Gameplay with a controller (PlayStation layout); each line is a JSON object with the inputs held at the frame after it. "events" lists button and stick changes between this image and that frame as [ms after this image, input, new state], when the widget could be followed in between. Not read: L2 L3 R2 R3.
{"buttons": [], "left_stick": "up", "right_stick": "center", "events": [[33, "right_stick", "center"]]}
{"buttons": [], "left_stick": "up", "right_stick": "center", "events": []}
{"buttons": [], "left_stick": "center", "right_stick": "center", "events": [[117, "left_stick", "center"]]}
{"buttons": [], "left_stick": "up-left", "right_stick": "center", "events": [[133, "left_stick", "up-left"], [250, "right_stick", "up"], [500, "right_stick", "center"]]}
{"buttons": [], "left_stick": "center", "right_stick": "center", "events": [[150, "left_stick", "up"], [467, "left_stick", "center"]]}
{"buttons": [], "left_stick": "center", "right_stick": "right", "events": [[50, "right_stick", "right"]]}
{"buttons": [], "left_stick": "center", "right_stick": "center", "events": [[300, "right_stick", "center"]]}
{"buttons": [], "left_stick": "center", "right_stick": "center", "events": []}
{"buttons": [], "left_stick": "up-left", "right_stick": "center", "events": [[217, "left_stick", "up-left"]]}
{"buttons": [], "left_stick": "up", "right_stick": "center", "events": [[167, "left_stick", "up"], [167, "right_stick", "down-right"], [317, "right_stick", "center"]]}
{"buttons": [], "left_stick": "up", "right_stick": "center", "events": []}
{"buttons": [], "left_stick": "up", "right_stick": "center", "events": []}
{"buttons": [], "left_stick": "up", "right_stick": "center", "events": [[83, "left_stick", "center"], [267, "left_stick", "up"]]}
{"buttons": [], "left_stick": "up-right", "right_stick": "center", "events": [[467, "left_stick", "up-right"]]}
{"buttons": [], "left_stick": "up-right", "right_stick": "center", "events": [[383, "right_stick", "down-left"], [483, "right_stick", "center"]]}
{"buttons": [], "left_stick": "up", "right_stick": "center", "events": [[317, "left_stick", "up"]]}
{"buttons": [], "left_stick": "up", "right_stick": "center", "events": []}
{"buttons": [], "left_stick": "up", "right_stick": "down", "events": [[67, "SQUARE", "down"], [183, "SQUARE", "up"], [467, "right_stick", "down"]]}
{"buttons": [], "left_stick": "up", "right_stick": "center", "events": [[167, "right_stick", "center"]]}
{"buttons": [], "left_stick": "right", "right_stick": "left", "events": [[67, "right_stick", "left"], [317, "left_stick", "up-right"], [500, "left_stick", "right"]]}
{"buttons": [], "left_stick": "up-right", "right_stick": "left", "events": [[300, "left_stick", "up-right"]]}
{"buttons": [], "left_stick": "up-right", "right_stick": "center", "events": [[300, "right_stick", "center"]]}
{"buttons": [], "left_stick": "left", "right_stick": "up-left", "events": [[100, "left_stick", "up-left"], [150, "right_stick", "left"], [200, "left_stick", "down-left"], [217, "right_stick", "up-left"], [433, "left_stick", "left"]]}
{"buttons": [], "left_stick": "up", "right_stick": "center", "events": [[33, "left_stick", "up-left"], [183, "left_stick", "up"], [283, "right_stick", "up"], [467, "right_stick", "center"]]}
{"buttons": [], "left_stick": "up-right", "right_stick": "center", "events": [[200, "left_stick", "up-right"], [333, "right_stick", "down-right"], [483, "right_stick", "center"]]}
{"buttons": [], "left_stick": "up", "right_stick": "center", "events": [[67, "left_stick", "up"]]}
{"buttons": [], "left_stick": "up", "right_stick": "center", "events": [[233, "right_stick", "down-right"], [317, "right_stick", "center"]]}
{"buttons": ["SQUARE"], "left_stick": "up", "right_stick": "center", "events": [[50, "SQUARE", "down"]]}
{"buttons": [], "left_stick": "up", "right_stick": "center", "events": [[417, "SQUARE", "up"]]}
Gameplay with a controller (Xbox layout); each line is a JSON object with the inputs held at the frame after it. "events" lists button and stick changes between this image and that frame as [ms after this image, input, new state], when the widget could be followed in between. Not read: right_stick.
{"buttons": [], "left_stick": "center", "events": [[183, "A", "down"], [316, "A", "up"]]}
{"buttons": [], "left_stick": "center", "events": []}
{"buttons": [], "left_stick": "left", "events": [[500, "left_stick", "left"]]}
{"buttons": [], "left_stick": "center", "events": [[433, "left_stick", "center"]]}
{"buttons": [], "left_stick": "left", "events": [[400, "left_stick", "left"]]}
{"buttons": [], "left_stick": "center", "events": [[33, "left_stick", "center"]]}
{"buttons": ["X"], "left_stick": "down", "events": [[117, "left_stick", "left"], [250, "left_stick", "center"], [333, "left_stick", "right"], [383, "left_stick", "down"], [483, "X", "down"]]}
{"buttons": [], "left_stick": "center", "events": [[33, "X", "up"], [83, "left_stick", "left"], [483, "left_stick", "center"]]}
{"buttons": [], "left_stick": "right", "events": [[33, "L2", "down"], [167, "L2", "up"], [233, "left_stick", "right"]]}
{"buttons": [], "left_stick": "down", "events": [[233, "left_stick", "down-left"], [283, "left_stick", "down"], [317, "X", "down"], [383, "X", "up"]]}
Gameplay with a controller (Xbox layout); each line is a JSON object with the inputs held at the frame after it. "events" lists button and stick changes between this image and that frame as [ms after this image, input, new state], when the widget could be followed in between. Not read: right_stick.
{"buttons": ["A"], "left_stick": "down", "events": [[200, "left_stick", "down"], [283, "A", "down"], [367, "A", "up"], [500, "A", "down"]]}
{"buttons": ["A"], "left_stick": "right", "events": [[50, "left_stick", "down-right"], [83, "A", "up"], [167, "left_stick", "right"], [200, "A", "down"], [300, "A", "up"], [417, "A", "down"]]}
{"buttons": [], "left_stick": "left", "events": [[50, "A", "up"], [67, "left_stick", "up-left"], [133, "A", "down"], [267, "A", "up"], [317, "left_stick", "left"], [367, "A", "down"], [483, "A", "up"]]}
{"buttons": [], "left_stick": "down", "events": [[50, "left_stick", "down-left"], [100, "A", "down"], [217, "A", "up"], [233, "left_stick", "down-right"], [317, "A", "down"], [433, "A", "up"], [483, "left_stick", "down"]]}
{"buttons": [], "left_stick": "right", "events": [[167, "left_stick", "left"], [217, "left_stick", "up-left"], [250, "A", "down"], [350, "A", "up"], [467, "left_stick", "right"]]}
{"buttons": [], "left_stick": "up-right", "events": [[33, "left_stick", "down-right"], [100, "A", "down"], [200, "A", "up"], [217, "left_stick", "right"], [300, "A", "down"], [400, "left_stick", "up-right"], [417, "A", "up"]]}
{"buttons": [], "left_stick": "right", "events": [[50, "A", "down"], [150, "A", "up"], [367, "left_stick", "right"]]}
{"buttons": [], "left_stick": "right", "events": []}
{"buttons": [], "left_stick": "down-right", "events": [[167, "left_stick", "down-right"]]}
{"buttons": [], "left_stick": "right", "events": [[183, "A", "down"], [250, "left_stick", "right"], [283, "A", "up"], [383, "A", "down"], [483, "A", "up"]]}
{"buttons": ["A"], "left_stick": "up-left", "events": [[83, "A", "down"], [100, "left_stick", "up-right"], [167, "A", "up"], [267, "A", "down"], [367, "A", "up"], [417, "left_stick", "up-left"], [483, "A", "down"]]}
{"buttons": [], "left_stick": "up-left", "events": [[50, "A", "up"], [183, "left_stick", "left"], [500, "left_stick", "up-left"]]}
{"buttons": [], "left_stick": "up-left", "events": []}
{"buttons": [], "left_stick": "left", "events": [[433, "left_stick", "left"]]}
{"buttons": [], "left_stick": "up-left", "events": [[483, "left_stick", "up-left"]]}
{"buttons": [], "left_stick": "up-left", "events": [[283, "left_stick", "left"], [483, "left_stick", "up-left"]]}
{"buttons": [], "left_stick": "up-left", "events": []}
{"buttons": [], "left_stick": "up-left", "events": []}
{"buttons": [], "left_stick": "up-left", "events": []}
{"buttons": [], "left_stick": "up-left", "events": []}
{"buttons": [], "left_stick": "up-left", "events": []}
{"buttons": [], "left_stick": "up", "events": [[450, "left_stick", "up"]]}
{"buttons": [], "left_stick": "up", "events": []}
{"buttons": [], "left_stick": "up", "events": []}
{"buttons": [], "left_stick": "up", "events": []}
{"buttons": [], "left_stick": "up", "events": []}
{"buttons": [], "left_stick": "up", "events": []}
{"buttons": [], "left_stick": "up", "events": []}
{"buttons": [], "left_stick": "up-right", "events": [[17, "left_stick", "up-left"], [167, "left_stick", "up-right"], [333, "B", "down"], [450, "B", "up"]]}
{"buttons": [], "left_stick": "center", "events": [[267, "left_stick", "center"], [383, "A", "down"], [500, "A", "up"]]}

::::

| TASK |
State only how many lines above contain "SQUARE".

| WRITTEN ANSWER |
3